On 6 October it was at $1.260 – that’s over 15% below its pre-Referendum value.


On the morning of 7 October the GBP appeared to enter freefall again. Laughingly, this is being blamed on an “Asian flash crash”, as the UK media frantically seeks to blame it on someone outside the UK, and on events which are non-Brexit related. They even declared that the GBP “recovered immediately”.

Let’s get something straight. It didn’t “recover”. It momentarily dropped to about $1.14 and then rose again – but not to the original value. Throughout the day it only recovered half of what it lost in the “flash”, and then progressively lost half of that gain again. It is barely holding $1.24, and even the slight rise at the close of trading was due to the USD weakening on disappointing unemployment figures (it is absolutely not because the GBP strengthened). It was at $1.260 yesterday, $1.272 two days before that, and $1.286 on 3 October. It has therefore lost almost 5 cents – nearly 4% of its value – in consecutive stages in around four days. Whatever happened last night was – and remains – real.

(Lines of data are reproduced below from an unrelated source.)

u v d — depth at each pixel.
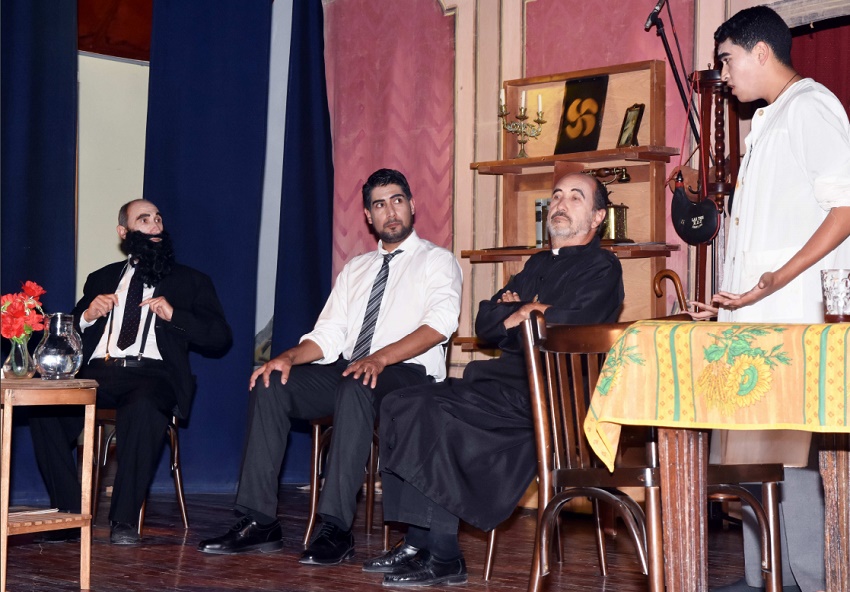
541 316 2.35
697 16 4.30
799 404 1.76
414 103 5.49
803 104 2.64
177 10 5.24
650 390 1.92
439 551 3.06
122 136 6.14
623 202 4.50
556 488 2.42
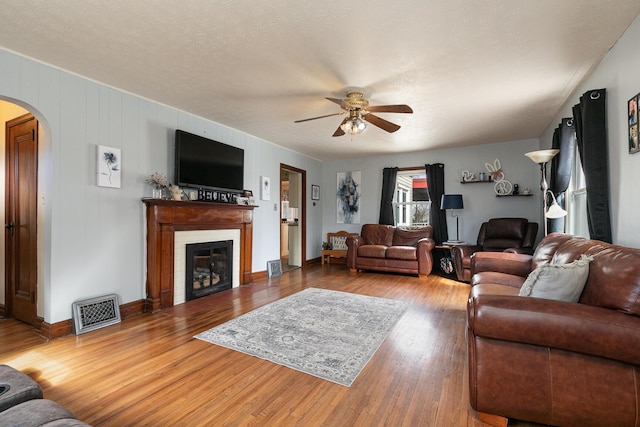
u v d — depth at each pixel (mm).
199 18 1973
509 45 2264
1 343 2514
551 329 1405
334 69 2643
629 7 1851
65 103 2717
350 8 1857
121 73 2777
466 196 5688
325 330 2799
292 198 6570
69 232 2754
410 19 1958
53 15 1944
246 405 1708
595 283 1593
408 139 5121
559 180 3369
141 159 3334
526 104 3471
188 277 3736
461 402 1748
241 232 4586
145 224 3379
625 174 2129
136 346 2453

Performance against the EUR is almost identical.

There is only one reason this happened. And that reason is Brexit.


Late afternoon of 10 October and the Forex rate is below $1.24. The media – particularly the BBC – is still trying to talk things up and avoid the obvious. They point out that many airports are now offering less than €1 to the GBP, adding that:

You can find better currency rates almost anywhere other than at an airport.

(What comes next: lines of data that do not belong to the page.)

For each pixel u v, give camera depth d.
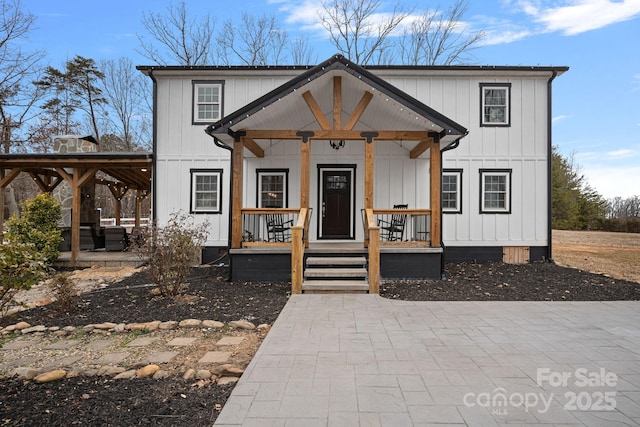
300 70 11.14
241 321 5.21
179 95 11.38
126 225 22.81
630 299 6.64
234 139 8.20
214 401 3.12
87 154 10.77
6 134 23.58
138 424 2.78
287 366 3.67
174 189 11.31
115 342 4.62
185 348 4.38
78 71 28.86
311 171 10.96
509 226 11.41
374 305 6.07
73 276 9.44
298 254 6.97
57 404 3.09
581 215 29.02
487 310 5.77
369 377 3.42
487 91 11.53
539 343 4.32
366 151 8.09
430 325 5.01
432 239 8.27
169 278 6.79
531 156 11.45
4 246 3.58
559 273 9.27
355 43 23.44
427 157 10.94
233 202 8.27
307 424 2.64
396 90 7.61
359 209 10.88
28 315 5.78
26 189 27.03
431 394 3.09
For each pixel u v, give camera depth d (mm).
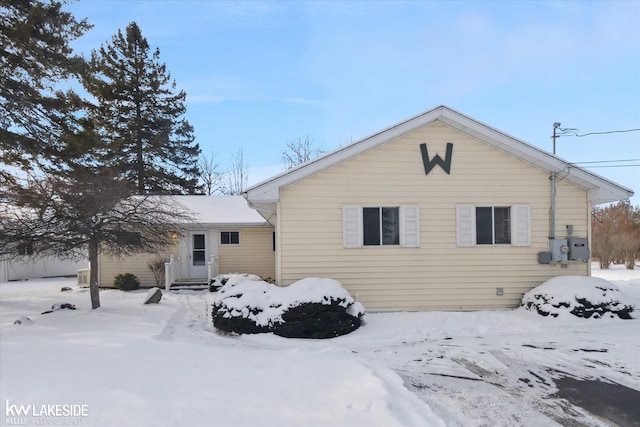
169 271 16031
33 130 12125
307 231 10188
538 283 10617
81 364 5398
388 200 10414
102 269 17500
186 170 29906
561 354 6789
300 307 8133
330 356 6195
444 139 10617
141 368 5238
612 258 23172
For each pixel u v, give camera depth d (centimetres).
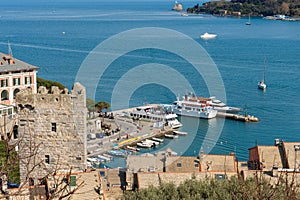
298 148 8406
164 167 7562
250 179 5162
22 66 16888
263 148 8538
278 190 3759
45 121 5853
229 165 7869
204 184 5656
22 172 5597
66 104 5828
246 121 18875
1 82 16200
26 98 5816
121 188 6788
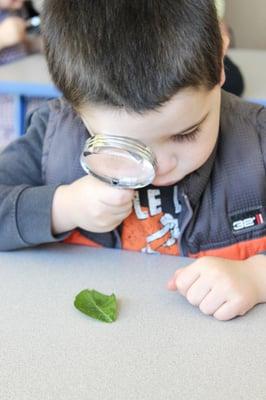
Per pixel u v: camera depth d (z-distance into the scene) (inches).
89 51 22.8
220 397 19.2
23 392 19.4
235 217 30.1
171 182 25.6
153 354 20.9
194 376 20.0
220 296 23.3
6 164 32.2
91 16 23.0
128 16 22.6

Well, yes. M&S is offering €1.08 – and so is Asda. John Lewis is offering €1.09. Tesco is offering €1.10. There is a transaction fee which pulls the actual rate down by a few cents in each case. For all practical purposes, the rate is €1.08, and airports ALWAYS give lower rates. They always have.

The fact is that the GBP has fallen so much that the €1 threshold is painfully apparent.


I’m dying to see them talk this one up. By the end of 11 October (the first trading day after the weekend) it had hit as low as $1.21 and finished at around $1.22. Early on 12 October it has risen to almost £1.23.

However, since its highest level post-referendum, it has dropped by the virtually the same number of cents that it lost the day after the referendum! In other words, it lost 14 cents as a direct result of the referendum, and it has fallen 13 cents since early September. It is around 26 cents lower than it was the day before the referendum (or nearly 18% down).

But I bet you they start talking about how it is 2% up on yesterday’s low.